Она подняла глаза, но тени детства так и не покинули ее глаз. Он улыбнулся так, словно ему было от этого больно, и сказал:
— Не обращай внимания, — и бросил в нее венок из сарки.
Венок лег ей на плечи, спустился длинными серебряными складками до земли и, когда она шевельнулась, замерцал звездным светом.
— Ты похожа на королеву, — сказал Лют.
— Не надо, — горько возразила Аэрин, пытаясь отыскать пряжку и расстегнуть яркий плащ. — Пожалуйста, не надо.
— Прости, — вздохнул Лют.
Плащ упал, а в руках у нее остался только серебряный пепел. Она уронила руки, и ей стало стыдно.
— И ты меня прости.
— Это ничего не значит.
Но Аэрин протянула руку и нерешительно положила ему на плечо, и он накрыл ее своей ладонью.

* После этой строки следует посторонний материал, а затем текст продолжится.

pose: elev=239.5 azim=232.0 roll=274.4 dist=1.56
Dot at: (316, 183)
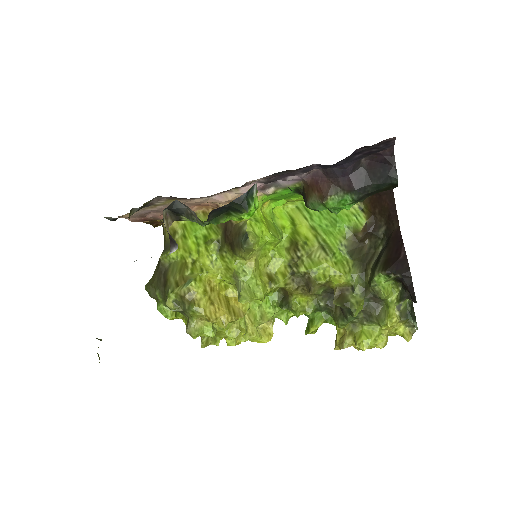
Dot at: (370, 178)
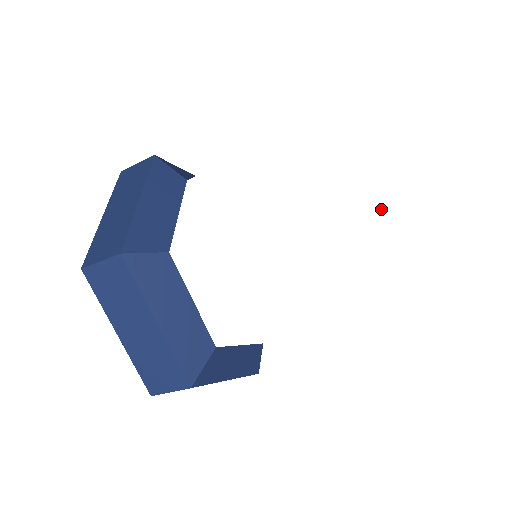
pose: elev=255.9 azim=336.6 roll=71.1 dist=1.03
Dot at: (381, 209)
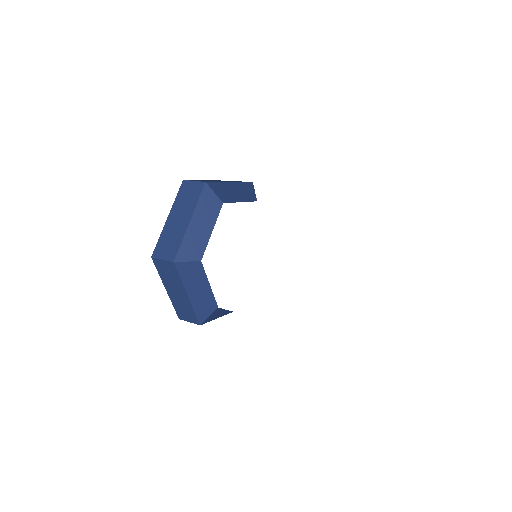
Dot at: (316, 290)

— Может, и существовал лучший способ спасти тебе жизнь, чем Милдтар. Но это единственный известный мне путь, а ты не оставила мне времени… Врачевание — не самая сильная моя сторона. — Он закрыл глаза, но руки не убрал. — Все маги обычно не сильны в целительстве. Наверное, потому, что оно не приносит славы, а мы очень тщеславный народ. — Он открыл глаза и попытался улыбнуться. — Милдтар — это Вода Видения, и ее источник впадает в здешнее озеро, озеро Грез. Мы живем — здесь — очень близко к источнику Милдтара, но озеро касается и других берегов и впивает другие ручьи — я не знаю всех их названий. Я говорил тебе, я не целитель… и… когда ты наконец добралась сюда, ты почти просвечивала. Если бы не Талат, я б принял тебя за привидение. Милдтар предложил дать тебе попробовать воды из озера, — сама Вода Видения могла просто оторвать твой дух от остатков тела. Но озеро… даже я не понимаю всего, что в нем происходит. — Он умолк и уронил ладонь с ее руки, но дыхание его коснулось волос, падавших ей на лоб. Наконец он сказал: — Боюсь, ты больше не совсем… смертная.
Она уставилась на него, и тени детства постепенно уступили место теням множества неведомых будущих.
— Если тебя это хоть как-то утешит, я тоже не совсем смертный. К этому приспосабливаешься, но очень скоро обнаруживаешь тягу к уединенным долинам или горным вершинам. Я пробыл здесь…
— Достаточно долго, чтобы помнить Черного Дракона.
— Да. Достаточно долго, чтобы помнить Черного Дракона.
— Ты уверен? — прошептала она.
— Никто никогда ни в чем не уверен, — рявкнул маг, но Аэрин уже усвоила, что его гнев направлен не на нее, но на собственные страхи, и выжидала.